Risé stuck her head in the pantry. “I’m sorry, Evan. I know you didn’t mean anything harsh.” She sat on the floor beside him, leaning against the shelves.
“I really am sorry. As soon as the words left my mouth, I knew it was the wrong thing to say.” His foot began to throb, but he’d not look away from her shining blue eyes for any amount of pain.
“We love her so much. I’m not naïve about cancer. That’s what took my mom. I just can’t wrap my brain around Carol dying, too. I shouldn’t have acted like such a baby. Besides, she’s coming home. Maybe it’s good news.” She pulled her knees up to her chest and wrapped her arms around them.
Evan hoped Carol wasn’t returning so that she could die at home instead of the hospital. He didn’t want to see this angel-face fall if the news wasn’t good. “No problem. There is a bit of a casualty, though.”
“Huh?” She moved closer, and her eyes grew concerned. Her face that close to his, peppermint still floating on every breath, rendered him tongue tied.
“Evan?”
“I-I, uh, fell on the lights, and I think some of them broke. I sort of stepped on them.” He stretched his leg to see if the pain in his foot would subside. Ouch. Maybe he’d sprained it. He pu
lled the strand of lights from the box and held up the damage.
“Oh, no, and it’s all my fault.” She reached for the connector and plugged it into a socket just next to her. Not a flicker. “How awful. I can replace them. That’s what I get for storming off like a baby.”
“No, not at all. I’m the one who broke them. I’ll go down and see how many more there are.” Evan stood and the pressure on his foot sent a sharp pain through his big toe.“Ahhh!”
“What happened?” Risé reached out to steady him.
He plopped back down. “I think I hurt my toe when I fell.” It occurred to him the squish might be blood. Terrific.
“Here, scoot back where I can get a look.” Risé kept her hands on his shoulders as Evan scooted to the other side of the pantry. She knelt at his feet. “Which one?”
“The right.” It smarted, but long curls that seemed laced around air distracted him. She untied his shoe. So nice to be tended to. He’d broken his ankle once his freshman year. He’d wanted his mom to come and make a big deal out of it, stroke his forehead as she had when he was little. She sent flowers. Her new boyfriend needed her just then. Evan understood, right?

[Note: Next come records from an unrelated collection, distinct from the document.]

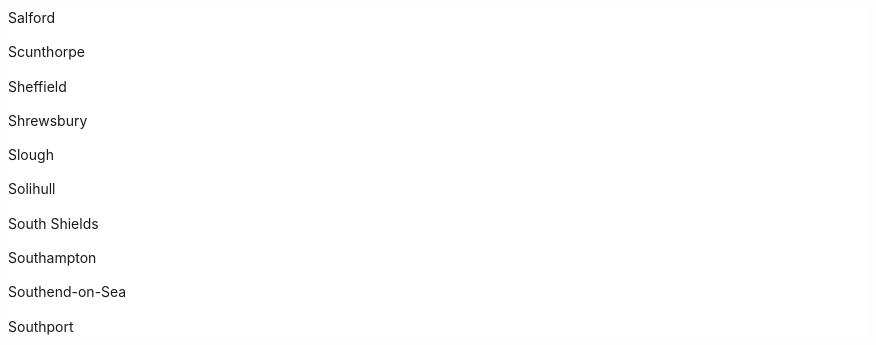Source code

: </td>

<td class="gt_row gt_left">

Salford

</td>

<td class="gt_row gt_left">

Scunthorpe

</td>

<td class="gt_row gt_left">

Sheffield

</td>

<td class="gt_row gt_left">

Shrewsbury

</td>

<td class="gt_row gt_left">

Slough

</td>

</tr>

<tr>

<td class="gt_row gt_left">

Solihull

</td>

<td class="gt_row gt_left">

South Shields

</td>

<td class="gt_row gt_left">

Southampton

</td>

<td class="gt_row gt_left">

Southend-on-Sea

</td>

<td class="gt_row gt_left">

Southport

</td>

“Uh-oh. Your shoe is filled with blood. I’ll be right back.” Two trim legs in skinny jeans hopped over his into the kitchen. She returned with a wet dish towel. She grabbed a roll of paper towels from the shelf above him, and tossed it and the wet towel in his lap.
The most beautiful girl in the world could not be messing with his ugly feet. “Thanks, but I’ll get it.” He leaned forward to stop her from removing his sock.
“Don’t be silly. It hurts. I can see it in your face. Just sit back.” She gently peeled off the bloody sock and set it aside. Her tiny hands dabbed at the blood with a paper towel and then applied pressure with the wet one.
She turned his foot toward her to get a better look. The touch of her hand reminded him of soft cotton balls.
She worked quickly, efficiently, and tenderly.